Integrationsbeauftragte Natalie Pawlik: „Die Erfolgsgeschichten erzählen“

Die Beauftragte für Migration, Flüchtlinge und Integration will Erfolgsstorys in den Fokus rücken und die Arbeitsmarktintegration von Geflüchteten verbessern. Die Lage an den Grenzen sieht sie kritisch.

Sie müssen gemeinsam mit der Union Migrationspolitik umsetzen.

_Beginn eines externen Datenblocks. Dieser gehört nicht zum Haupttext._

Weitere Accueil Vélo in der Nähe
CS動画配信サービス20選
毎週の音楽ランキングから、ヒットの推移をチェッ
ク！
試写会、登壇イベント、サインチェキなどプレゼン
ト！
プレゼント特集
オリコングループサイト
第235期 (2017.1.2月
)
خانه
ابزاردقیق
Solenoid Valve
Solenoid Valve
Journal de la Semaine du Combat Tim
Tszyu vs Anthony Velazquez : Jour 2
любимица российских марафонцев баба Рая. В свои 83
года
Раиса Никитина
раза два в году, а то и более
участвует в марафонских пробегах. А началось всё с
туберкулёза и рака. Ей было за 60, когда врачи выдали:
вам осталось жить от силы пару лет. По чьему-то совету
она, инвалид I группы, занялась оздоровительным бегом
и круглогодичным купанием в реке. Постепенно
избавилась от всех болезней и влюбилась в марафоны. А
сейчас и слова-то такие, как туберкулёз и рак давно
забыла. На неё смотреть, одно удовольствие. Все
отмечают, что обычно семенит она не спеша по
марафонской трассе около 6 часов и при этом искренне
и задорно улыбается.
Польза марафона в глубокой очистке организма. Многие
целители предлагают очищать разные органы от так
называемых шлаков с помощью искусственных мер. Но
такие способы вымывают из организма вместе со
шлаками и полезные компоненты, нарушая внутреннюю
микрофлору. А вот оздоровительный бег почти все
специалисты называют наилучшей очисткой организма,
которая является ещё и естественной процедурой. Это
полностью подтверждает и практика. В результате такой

An welchen Stellen haben Sie andere Vorstellungen?

Ich will die Chancen und Erfolgsgeschichten in den Fokus rücken und dazu beitragen, dass Integration vor Ort gelingt und wir besser werden bei der Anerkennung von Abschlüssen, der flächendeckenden Versorgung mit Sprach- und Integrationskursen sowie schneller und digitaler bei den Verfahren.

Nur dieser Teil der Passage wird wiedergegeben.